◆ **WORK INSTRUCTION**:
Answer these questions from the text about the band Loch Lomond:
1. In what year did the band begin as a solo recording project?
2. What did the sticker on the box of reel-to-reel tape say?
3. Which band did Loch Lomond tour with in late 2008?

◆ **EXTRACT TO READ**:
Loch Lomond is an American indie folk band based in Portland, Oregon, founded as a solo recording project of Ritchie Young in 2003.

History
Regarding the origins of the band name, Ritchie Young stated "I wanted to call the band The Mountains but there are tons of "mountains" bands. We ordered some reel-to-reel tape on eBay and it had a sticker on the box that said Loch Lomond. On the tape itself were old French nuns singing. We sampled that in our first record."

With help of engineer/producer Rob Oberdorfer, Young crafted the first Loch Lomond album, When We Were Mountains with Ryan Cross and Kate O'Brien in 2004. Over the next few years, Loch Lomond performed around Portland, Oregon and the greater Pacific Northwest in various incarnations. Live performances would range from Young by himself to a full band. During this time, many different recording sessions took place in various studios and homes. These recordings were compiled on the early 2006 EP Lament For Children. In the later half of 2006, Loch Lomond solidified into a nine-person band. In this format, they produced their 2007 album "Paper the Walls", which was more reminiscent of traditional chamber folk music while featuring many non-traditional instruments. They toured with The Decemberists in late 2008. In 2010, Loch Lomond's song, Wax and Wire, was featured in the short film Danny MacAskill's Way Back Home produced by Red Bull Media House.

◆ **DATA SHOWN**:
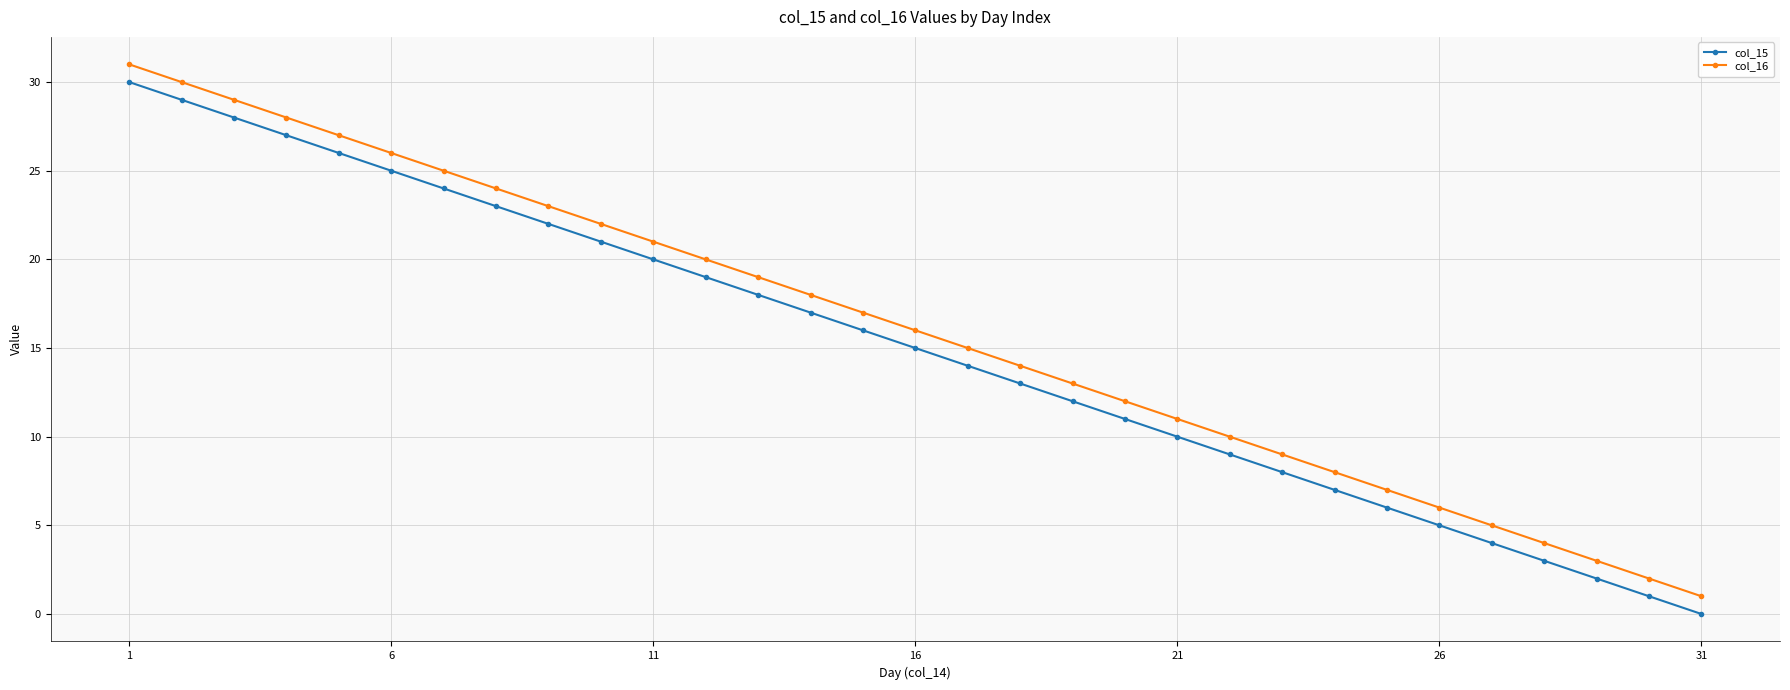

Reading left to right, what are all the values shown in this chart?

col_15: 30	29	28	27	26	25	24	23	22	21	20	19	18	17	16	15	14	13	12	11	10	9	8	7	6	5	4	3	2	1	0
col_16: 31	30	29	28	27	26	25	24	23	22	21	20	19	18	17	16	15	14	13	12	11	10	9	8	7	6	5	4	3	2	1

◆ **TASK RESULT**:
1. 2003
2. Loch Lomond
3. The Decemberists